We went out the way we came and descended in the converted missile carriers. The trip back to Reykjavik took around two hours, and since I had an early start the next day, I opted not to go on an aurora hunt that night. Instead, after grabbing some food for dinner, I walked around the park near the Perlan museum and spotted a few black and grey bunnies feeding in the fields!

My third and final day trip was to the Snæfellsnes Peninsula. This would take us almost 11 hours, but we had so many stops along the way. After leaving Reykjavik around 9am, we drove for around 90 minutes to reach Gerðuberg Cliffs, large hexagonal columns in a row that reminded me very much of Giant's Causeway in Northern Ireland. From there, we continued west to Ytri Tunga, famous for its seal colony and whale backbone sitting on the beach, then to Búðakirkja, the black church, and then to Arnarstapi.
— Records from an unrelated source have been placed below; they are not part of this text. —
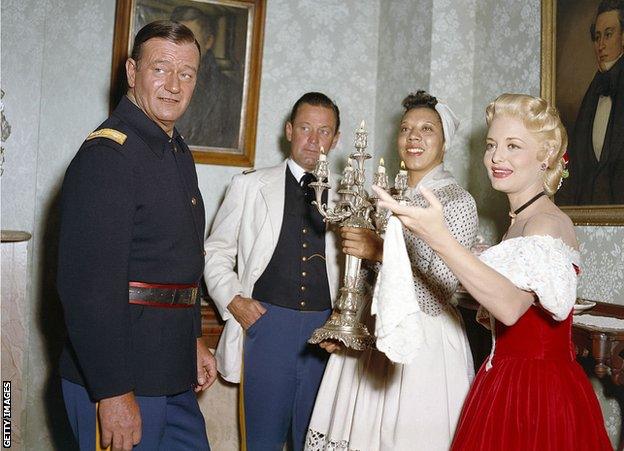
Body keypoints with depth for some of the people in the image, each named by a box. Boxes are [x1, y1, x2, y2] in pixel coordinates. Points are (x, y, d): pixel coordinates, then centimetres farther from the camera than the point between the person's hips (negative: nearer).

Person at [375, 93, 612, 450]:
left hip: (538, 392, -8)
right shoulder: (522, 221, 12)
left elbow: (512, 306, -33)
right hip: (508, 383, 9)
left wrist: (439, 238, -42)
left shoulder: (550, 222, -16)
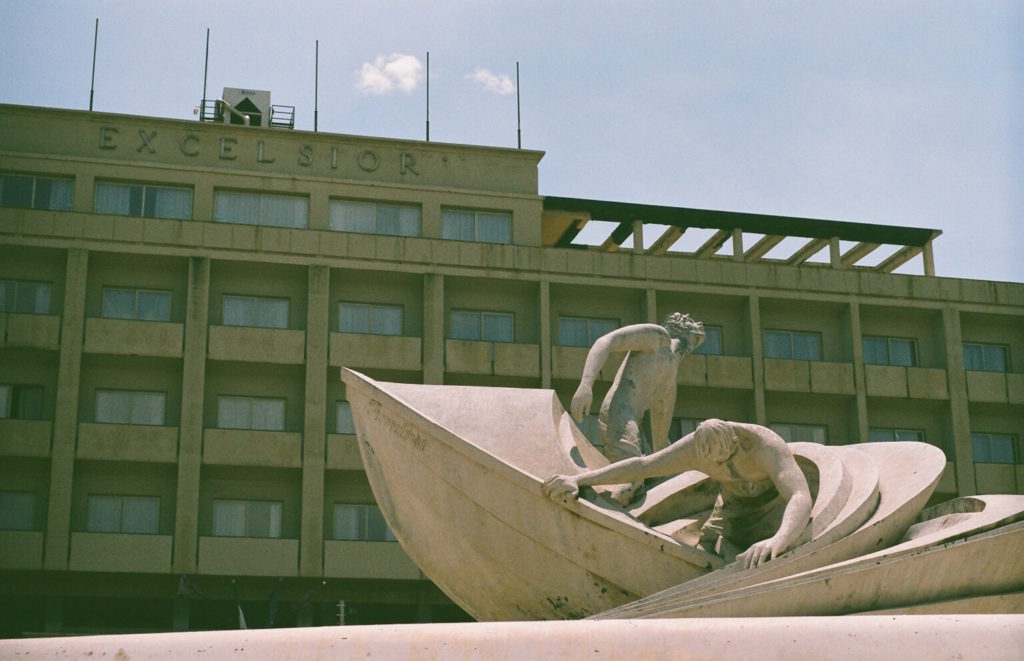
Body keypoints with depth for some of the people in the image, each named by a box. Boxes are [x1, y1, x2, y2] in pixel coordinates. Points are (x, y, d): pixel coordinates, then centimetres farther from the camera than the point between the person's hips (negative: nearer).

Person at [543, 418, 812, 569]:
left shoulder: (765, 445, -43)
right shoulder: (694, 446, -28)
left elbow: (802, 498, -58)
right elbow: (640, 466, -24)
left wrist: (778, 541, -79)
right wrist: (578, 479, -34)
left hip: (772, 508, -4)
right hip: (732, 506, 4)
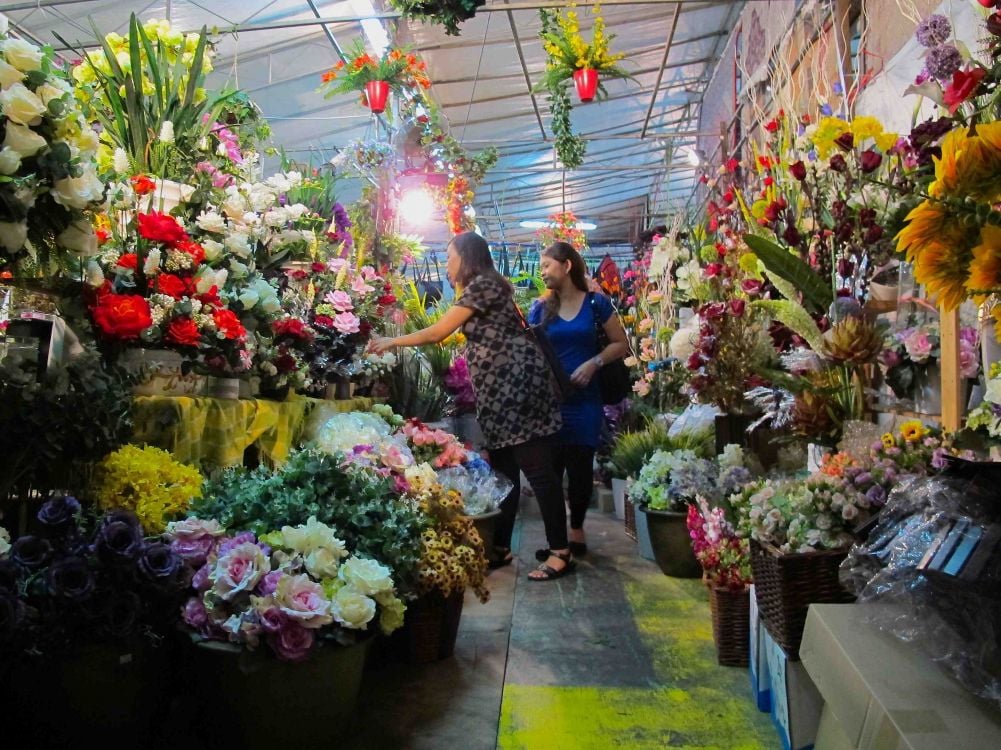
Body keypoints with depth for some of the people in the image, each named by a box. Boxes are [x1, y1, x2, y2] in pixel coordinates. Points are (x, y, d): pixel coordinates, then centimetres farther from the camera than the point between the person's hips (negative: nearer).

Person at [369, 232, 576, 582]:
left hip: (517, 383, -11)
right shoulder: (483, 288, 22)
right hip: (502, 389, 11)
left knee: (537, 469, -8)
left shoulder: (483, 284, -9)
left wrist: (391, 341, 0)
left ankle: (561, 553, -3)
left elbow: (437, 333, -10)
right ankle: (500, 548, 20)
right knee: (502, 469, 12)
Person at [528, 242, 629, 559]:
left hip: (585, 399, -1)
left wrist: (594, 363, -12)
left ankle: (576, 529, 26)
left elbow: (621, 344, 2)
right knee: (550, 466, 3)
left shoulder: (596, 303, -1)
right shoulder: (540, 308, 4)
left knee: (581, 466, 7)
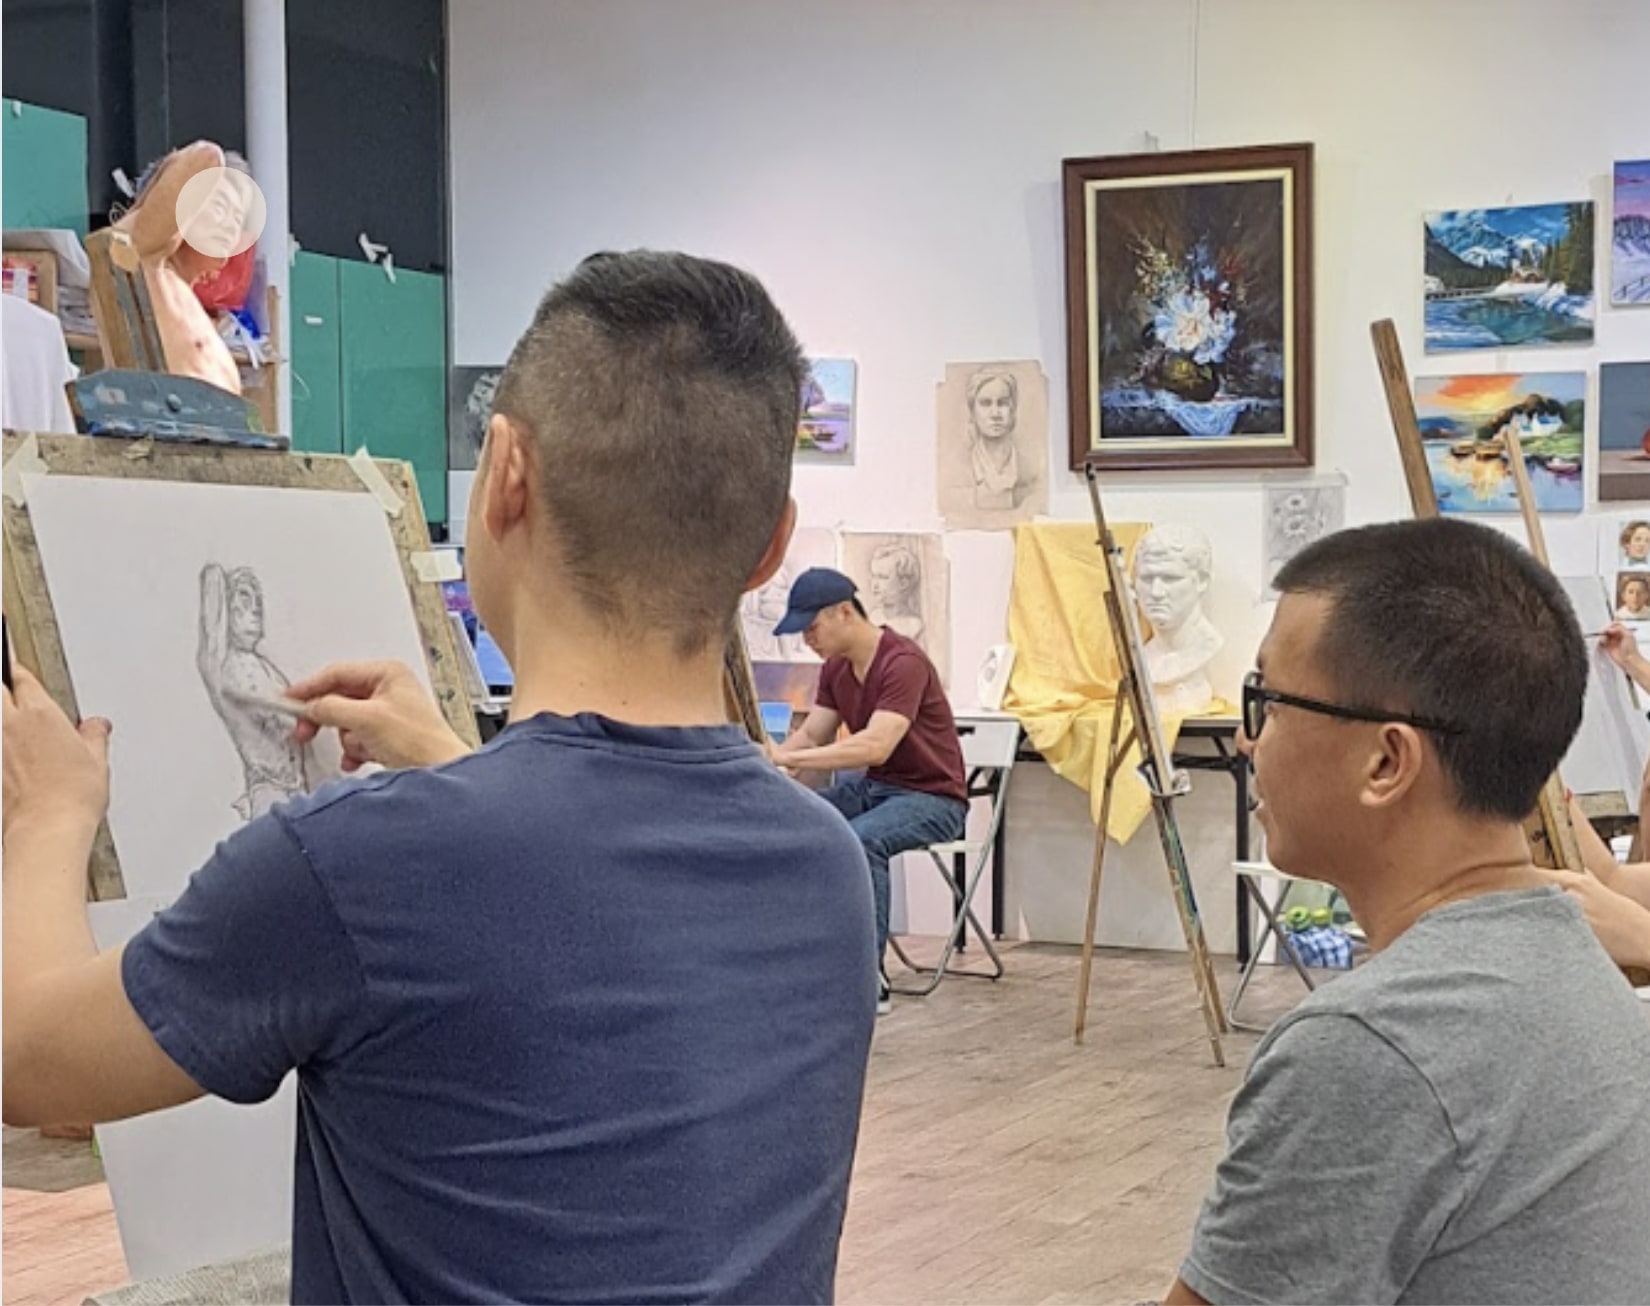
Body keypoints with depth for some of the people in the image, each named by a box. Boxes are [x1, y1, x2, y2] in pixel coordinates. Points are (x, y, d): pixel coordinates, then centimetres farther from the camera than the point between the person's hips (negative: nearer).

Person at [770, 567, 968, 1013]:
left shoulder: (903, 663, -23)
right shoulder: (836, 668, 4)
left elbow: (875, 746, -33)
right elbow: (812, 735, 6)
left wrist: (787, 758, -36)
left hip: (931, 797, -8)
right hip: (873, 787, 9)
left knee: (859, 839, -35)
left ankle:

We did a short hike along the coast to see hundreds of seagulls nesting in the cliffs, as well as some dramatic rock formations like a stone bridge, very similar to what I saw in Newfoundland, and a couple of holes in rocks.

Continuing west, we saw Lóndrangar, a rock formation that looked like a viking ship. The locals called it an elf cathedral and an elf library. Our next stop was Djúpalónssandur, the black pebble beach, where they had four strength stones that they used to use to determine suitability to become fishermen - the first stone weighed 23kg, the second 54kg, the third 100kg and the fourth 154kg. The lore goes that the stone you could lift to your chest would determine how much you would be paid - the heavier the stone, the greater the pay. Hafþór Björnsson, famous for being "The Mountain" on Game of Thrones, often comes here to do exhibitions; for me, I was pleased enough to lift the 54kg stone, given I'm not really in the business of lifting more than my own weight. We stopped by the red church quickly, Ingjaldshólskirkja, before heading to our final destination for the day, Kirkjufellsfossar Waterfall and Kirkjufell Mountain.

Along the way, we had a quick toilet break, but some idiots on the tour decided it would be a good opportunity to order food from the cafe. We ended up waiting half an hour for them to get their food, instead of stopping for only ten minutes. Sometimes I really can't understand how inconsiderate people can be, with no sense of how the rest of the group is affected by these selfish actions.

The view of Kirkjufell Mountain towering over the waterfall is so iconic that they use it for every promotional image for the peninsula. It’s not a surprise though, it really is a beautiful sight. When we were there, it was covered in white snow. In summer, it’s green. If you come at the right time of day, the sun will create a rainbow in the spray of the waterfall. We drove back to Reykjavik, a two hour drive, and I tried to grab some food from two restaurants but they were both too busy, so I ended up at a seafood grill on the outskirts of town. I had to rush for my final aurora tour of the week! This one started out quite mellow but soon that brilliant glow intensified. It was bitterly cold and very windy but we stuck it out for as long as we could. We had both green and purple that night, and again, a surprising show given the Kp index was only 3.00.

On my last day in Reykjavik, I wandered around the park where the Perlan building is and then popped into town. I ended up at the Phallological Museum again to use their wifi and their toilet, and then went for lunch at one of the places I had missed out on the previous night. It was an uneventful bus ride to Keflavik airport and a five hour flight back to Toronto.

The last three months have had decent highs but huge lows. It’s taken a toll on me emotionally. I felt I did the best I could with the logistical changes, and then I was lucky to have the support of my family while I was laid off. The drama with Prytania continues - maybe I’ll write about this separately - and litigation is also in the works. I’m looking forward to a week off to recover, and then I’m in the skies again to chase the Great American Solar Eclipse of April 2024.